**EXTRACTO DEL DOCUMENTO**
------------------------------------------------------------
En el proceso debieron vencer varios obstáculos. La falta de un tipo de gas apto para lograr la altura requerida para el vuelo prolongó las pruebas durante más de tres meses, lo que les valió reproches del Aero Club Argentino, por la demora en reintegrar los elementos cedidos, y del Ministerio de Guerra, que cuestionó que el capitán Zuloaga se ausentara tanto tiempo del servicio activo. El gas fue otro problema hasta que consiguieron una mezcla de hidrógeno con gas de alumbrado producido en la usina de San Borja, cerca de Santiago, con el que finalmente decidieron emprender el vuelo.

“¡Adiós, cabezas duras!”. Esas fueron las últimas palabras provenientes desde la tierra que Bradley y Zuloaga escucharon cuando el Eduardo Newbery comenzó a elevarse

El cruce de los Andes

“¡Adiós, cabezas duras!”. Esas fueron las últimas palabras provenientes desde la tierra que Bradley y Zuloaga escucharon cuando el Eduardo Newbery comenzó a elevarse a las 8.30 de la mañana del sábado 24 de junio de 1916. Quince minutos después el globo había alcanzado gran altura, y a los 6.500 metros, los pilotos recurrieron al uso de oxígeno, mediante el empleo de caretas especiales. Otros 500 metros, y entraron en una corriente huracanada, en dirección a la Argentina. Ya estaban en plena cordillera. “Sentimos la emoción indecible de ver deslizarse a nuestros pies la parte más alta de la cordillera, con su inmaculado manto de armiño y sus dos gigantescos vigías: el Aconcagua y el Tupungato”, dejó escrito Bradley en sus memorias.

Poco después, para mantener la altura se vieron obligados a lanzar todo el lastre, y luego las provisiones, el revólver, las municiones y el instrumental científico, todo menos el barógrafo registrador de altura y temperatura, que había sido sellado por las autoridades chilenas y colocado sobre sus cabezas en el aro del Eduardo Newbery. Zuloaga y Bradley enfrentaban solo dos alternativas: triunfar o morir en el intento.
------------------------------------------------------------
**REGISTROS PROPORCIONADOS**
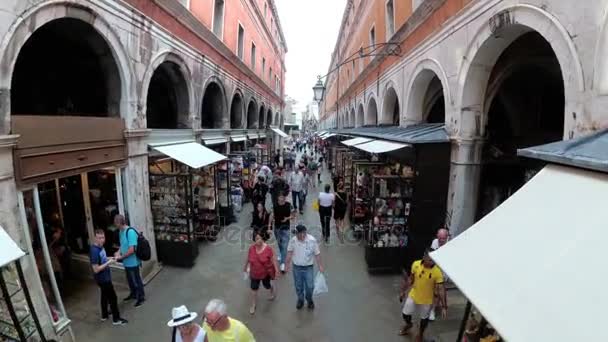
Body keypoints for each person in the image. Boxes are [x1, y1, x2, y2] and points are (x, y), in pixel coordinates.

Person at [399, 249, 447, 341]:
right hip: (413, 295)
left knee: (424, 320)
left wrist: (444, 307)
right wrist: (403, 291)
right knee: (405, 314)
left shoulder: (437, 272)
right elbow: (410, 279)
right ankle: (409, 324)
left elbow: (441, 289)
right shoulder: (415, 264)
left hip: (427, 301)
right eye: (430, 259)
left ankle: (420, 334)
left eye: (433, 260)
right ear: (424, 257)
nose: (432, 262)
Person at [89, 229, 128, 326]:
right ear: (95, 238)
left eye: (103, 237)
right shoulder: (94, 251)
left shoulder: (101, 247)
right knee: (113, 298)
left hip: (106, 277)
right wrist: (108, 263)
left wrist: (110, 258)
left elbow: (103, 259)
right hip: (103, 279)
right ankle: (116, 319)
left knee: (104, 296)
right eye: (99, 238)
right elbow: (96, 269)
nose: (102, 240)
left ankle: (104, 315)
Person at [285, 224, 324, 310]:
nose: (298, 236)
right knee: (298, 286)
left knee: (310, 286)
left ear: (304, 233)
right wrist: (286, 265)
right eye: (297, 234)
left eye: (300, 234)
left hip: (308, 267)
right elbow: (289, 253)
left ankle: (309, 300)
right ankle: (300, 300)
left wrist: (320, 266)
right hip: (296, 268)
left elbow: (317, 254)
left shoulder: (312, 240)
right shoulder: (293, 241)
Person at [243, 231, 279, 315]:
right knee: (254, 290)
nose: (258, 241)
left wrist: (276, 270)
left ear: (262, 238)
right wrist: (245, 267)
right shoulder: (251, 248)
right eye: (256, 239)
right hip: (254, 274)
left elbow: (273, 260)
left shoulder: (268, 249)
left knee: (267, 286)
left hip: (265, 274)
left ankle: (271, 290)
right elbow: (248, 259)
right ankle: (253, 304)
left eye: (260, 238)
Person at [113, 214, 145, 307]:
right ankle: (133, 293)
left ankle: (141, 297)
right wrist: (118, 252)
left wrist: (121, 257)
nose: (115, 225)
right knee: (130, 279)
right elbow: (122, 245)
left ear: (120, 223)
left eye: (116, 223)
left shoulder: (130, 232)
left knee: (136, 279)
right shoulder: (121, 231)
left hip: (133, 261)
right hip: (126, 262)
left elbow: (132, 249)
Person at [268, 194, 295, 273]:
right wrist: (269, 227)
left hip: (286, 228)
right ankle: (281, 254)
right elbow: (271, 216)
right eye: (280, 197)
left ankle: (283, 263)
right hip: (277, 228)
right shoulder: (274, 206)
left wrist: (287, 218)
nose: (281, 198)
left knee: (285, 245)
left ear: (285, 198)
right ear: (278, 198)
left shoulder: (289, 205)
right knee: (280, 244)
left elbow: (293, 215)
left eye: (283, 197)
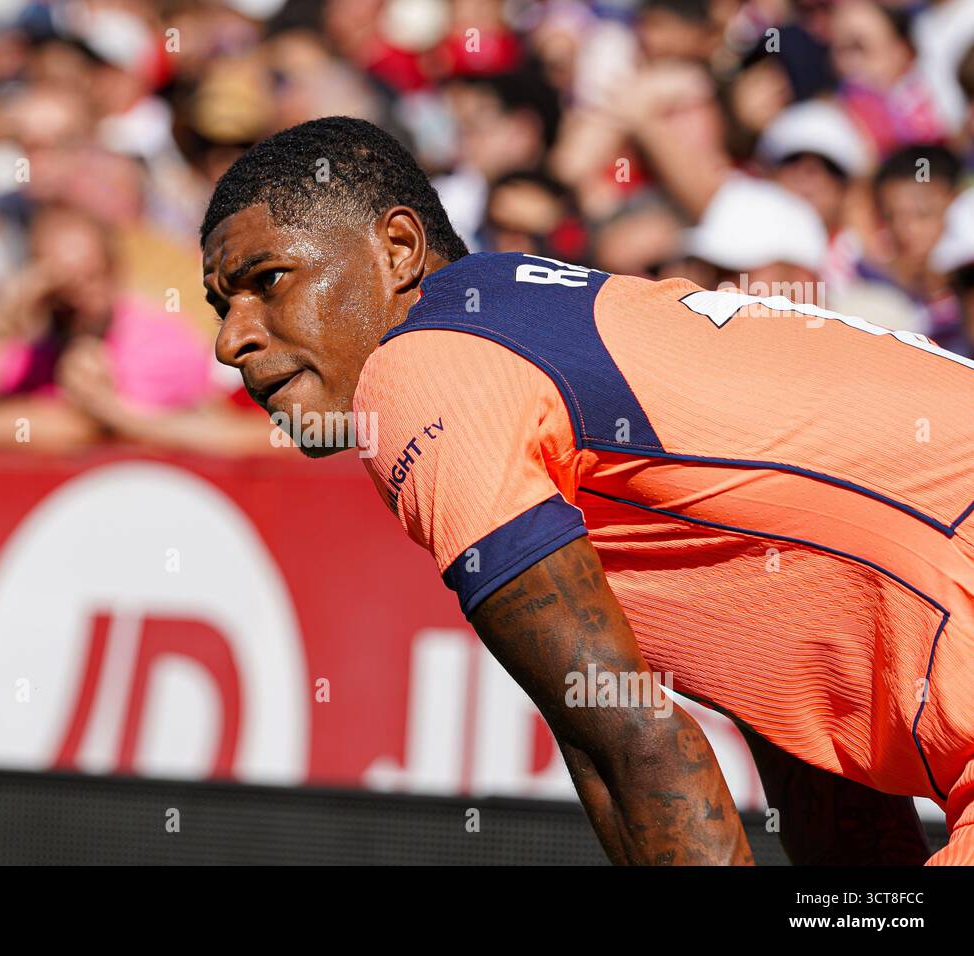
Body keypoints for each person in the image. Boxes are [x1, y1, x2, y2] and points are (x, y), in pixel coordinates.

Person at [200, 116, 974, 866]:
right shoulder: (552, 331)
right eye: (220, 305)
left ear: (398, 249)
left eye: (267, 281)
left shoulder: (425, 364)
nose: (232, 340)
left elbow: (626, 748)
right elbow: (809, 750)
------------------------------------------------------------
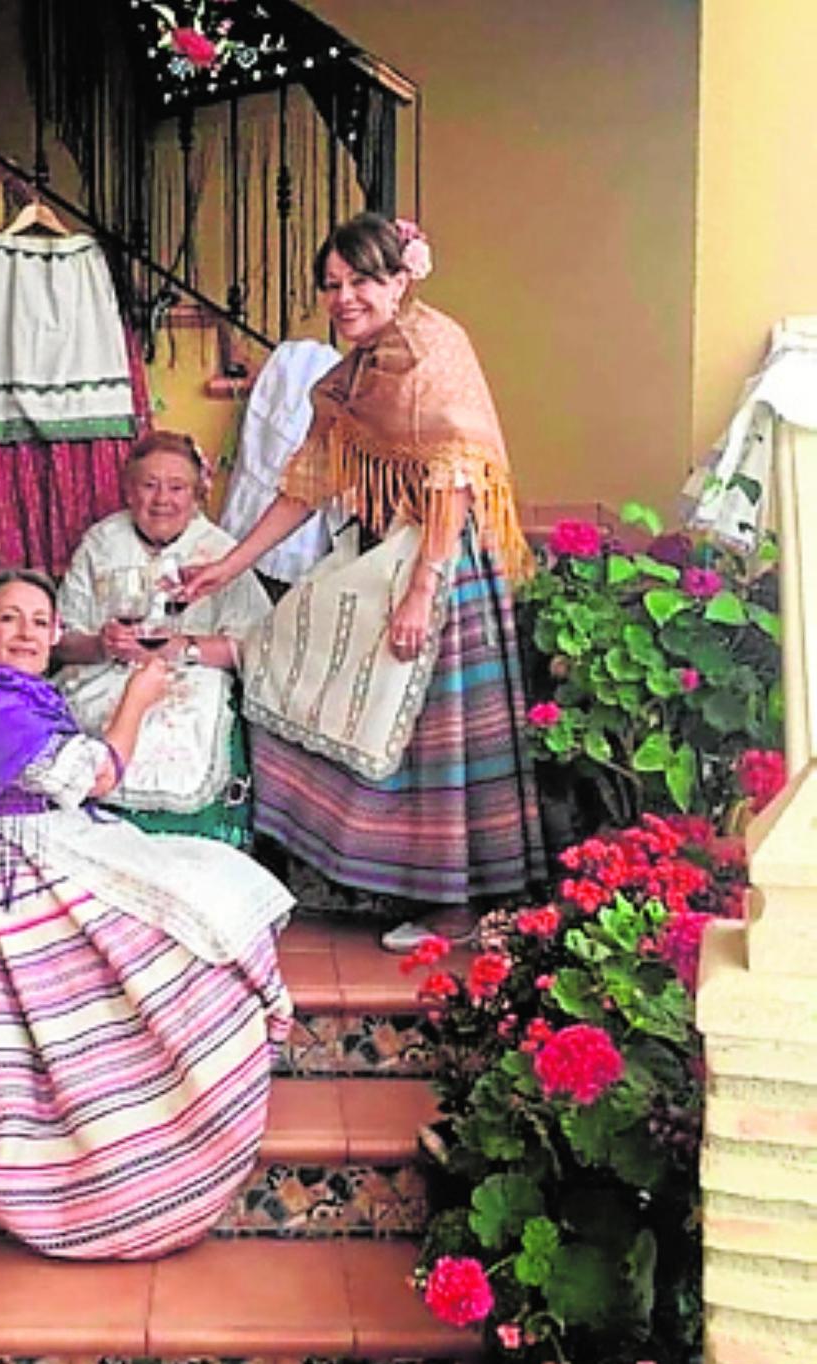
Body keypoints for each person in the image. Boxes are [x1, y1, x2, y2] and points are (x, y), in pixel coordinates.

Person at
------------------------------------------------------------
**CONSIGNA DE TRABAJO 1**
Copia el pasaje del extracto sobre el cruce de los Andes que empieza en "En el proceso" y termina en "emprender el vuelo.", y cambia "obstáculos" por "inconvenientes".
**CONSIGNA DE TRABAJO 2**
Enumera todo lo que, según el extracto sobre el cruce de los Andes, Bradley y Zuloaga arrojaron del globo para mantener la altura.
**CONSIGNA DE TRABAJO 3**
Prosigue el relato del extracto sobre el cruce de los Andes desde su última oración.
Los registros no hacen falta para resolver ninguna consigna.

**RESPUESTA DEL EJERCICIO 1**
En el proceso debieron vencer varios inconvenientes. La falta de un tipo de gas apto para lograr la altura requerida para el vuelo prolongó las pruebas durante más de tres meses, lo que les valió reproches del Aero Club Argentino, por la demora en reintegrar los elementos cedidos, y del Ministerio de Guerra, que cuestionó que el capitán Zuloaga se ausentara tanto tiempo del servicio activo. El gas fue otro problema hasta que consiguieron una mezcla de hidrógeno con gas de alumbrado producido en la usina de San Borja, cerca de Santiago, con el que finalmente decidieron emprender el vuelo.

**RESPUESTA DEL EJERCICIO 2**
El lastre, las provisiones, el revólver, las municiones y el instrumental científico.

**RESPUESTA DEL EJERCICIO 3**
La llegada a Uspallata y el abrazo con quienes recibieron a Zuloaga y Bradley

Bradley relató así la emoción que sintieron mientras el globo sobrepasaba lentamente las cumbres andinas: “No se divisaban sino montañas completamente heladas hacia cualquiera de los puntos cardinales que dirigíamos la vista; aquello era algo dantesco y de una soledad grandiosa, en la que el silencio de la gran altura solo se interrumpía de vez en cuando por los extraños rugidos del viento que azotaba los picachos; y aquel océano infinito de nieves, en las partes profundas y sombreadas adquiría tintes azulados que hacían resaltar la blancura de aquellas que alumbraba el sol…”.

Eran alrededor de las 11 de la mañana cuando ingresaron en territorio argentino, sobrevolando el cerro Juncal. Sin embargo, todavía les faltaba un largo trecho por recorrer, y debieron maniobrar febrilmente para evitar un descenso brusco de la altura cuando todavía sobrevolaban montañas de 4.000 y 5.000 metros, en una región absolutamente desolada. La falta de oxígeno hacía que cada movimiento fuera agotador.

Finalmente divisaron una quebrada y un río en lo profundo de la misma que, por las cartas, era el Mendoza; pronto sus ojos distinguieron una estación de tren y las vías a la par del río. Guiados por la línea ferroviaria, pasaron sobre distintas estaciones hasta divisar el valle de Uspallata. Intentaron descender allí, pero a unos 4.000 metros, unos fuertes vientos arremolinados impulsaron un descenso brusco y, ante el riesgo de estrellarse contra las escarpadas montañas, Bradley desgarró rápidamente la tela del globo, que cayó rodando por un despeñadero hasta que quedó enredado entre zarzas y piedras. Estaban al borde de un abismo y de allí fueron rescatados por un grupo de jinetes que llegaron desde Uspallata para socorrerlos. Sus relojes, todavía adaptados a la hora chilena, marcaban las 12.

El vuelo había durado apenas tres horas y media, pero la hazaña de Eduardo Bradley y Ángel María Zuloaga demoró décadas en ser igualada, debido a la complejidad y el peligro de la travesía. Hoy, la barquilla del globo Eduardo Newbery ocupa un lugar privilegiado en el Museo Nacional de Aeronáutica como mudo testimonio de aquel viaje épico del cual se cumplen 110 años.